By Marisa Alexander / October 2nd, 2019
|Title||DAEMON X MACHINA|
|Release Date||September 13th, 2019|
|Age Rating||Rated T for Teen – Fantasy Violence, Mild Blood, Mild Language|
With the full release of DAEMON X MACHINA, the time has now come to review the full product. I already looked through the Prologue Demo, and as such I am going to cut straight to the meat of the review rather than setting up introductions. Did the full game meet my expectations? As someone who was hopeful for this game, it’s time to find out.
The story itself is perhaps the weakest aspect of the game. The game’s plot isn’t bad per se, but rather the developers’ focus was more on the visuals and gameplay. As such story beats serve more as a backdrop to missions and the setting as a whole. This issue becomes relatively obvious towards the end of the game when plot twists are flung at the player one after the other. As a whole, it is still intelligible but relatively underdeveloped.
Meanwhile, characterization of the cast is also strange. The game’s cast is filled with clichés, but some characters are still given time to truly develop more towards the end of the game. This isn’t applied equally as some cast members are quickly forgotten while others are featured regularly in missions. As a whole, the theme of fighting for one’s beliefs is actually portrayed strongly throughout the game. While most of your fellow mercenaries do fight for money, it is usually just to help finance themselves, rather than out of greed. Some want to get strong, some fight for justice, and some just fight to survive. As such characters, while not the pinnacle example of narrative, can still be enjoyable in their own right.

• **Tasks and exercises**
A - Write out the passage of the DAEMON X MACHINA review from "Meanwhile, characterization of" up to and including "their own right.".
B - Answer these questions using the DAEMON X MACHINA review:
(i) What release date is listed for the game?
(ii) Which aspect of the game is called perhaps its weakest?
(iii) What theme is said to be portrayed strongly throughout the game?

• **Data excerpts**

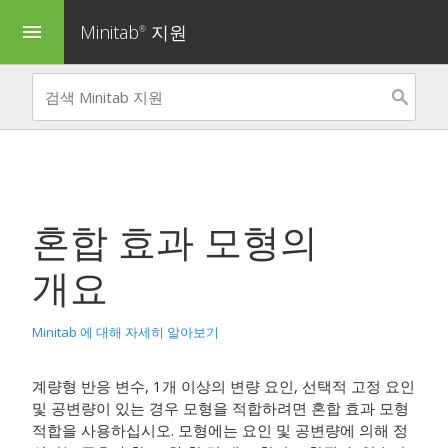
Minitab
지원
menu
®
혼합 효과 모형의
개요
Minitab 에 대해 자세히 알아보기
계량형 반응 변수, 1개 이상의 변량 요인, 선택적 고정 요인
및 공변량이 있는 경우 모형을 적합하려면
혼합 효과 모형
적합
을 사용하십시오. 모형에는 요인 및 공변량에 의해 정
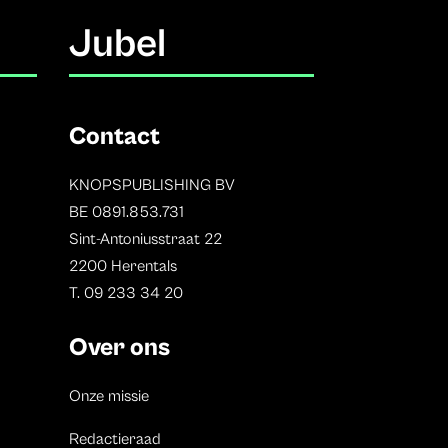
Jubel
Contact
KNOPSPUBLISHING BV
BE 0891.853.731
Sint-Antoniusstraat 22
2200 Herentals
T. 09 233 34 20
Over ons
Onze missie
Redactieraad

• **Answers by item number**
A -
Meanwhile, characterization of the cast is also strange. The game’s cast is filled with clichés, but some characters are still given time to truly develop more towards the end of the game. This isn’t applied equally as some cast members are quickly forgotten while others are featured regularly in missions. As a whole, the theme of fighting for one’s beliefs is actually portrayed strongly throughout the game. While most of your fellow mercenaries do fight for money, it is usually just to help finance themselves, rather than out of greed. Some want to get strong, some fight for justice, and some just fight to survive. As such characters, while not the pinnacle example of narrative, can still be enjoyable in their own right.

B -
(i) September 13th, 2019
(ii) The story
(iii) Fighting for one's beliefs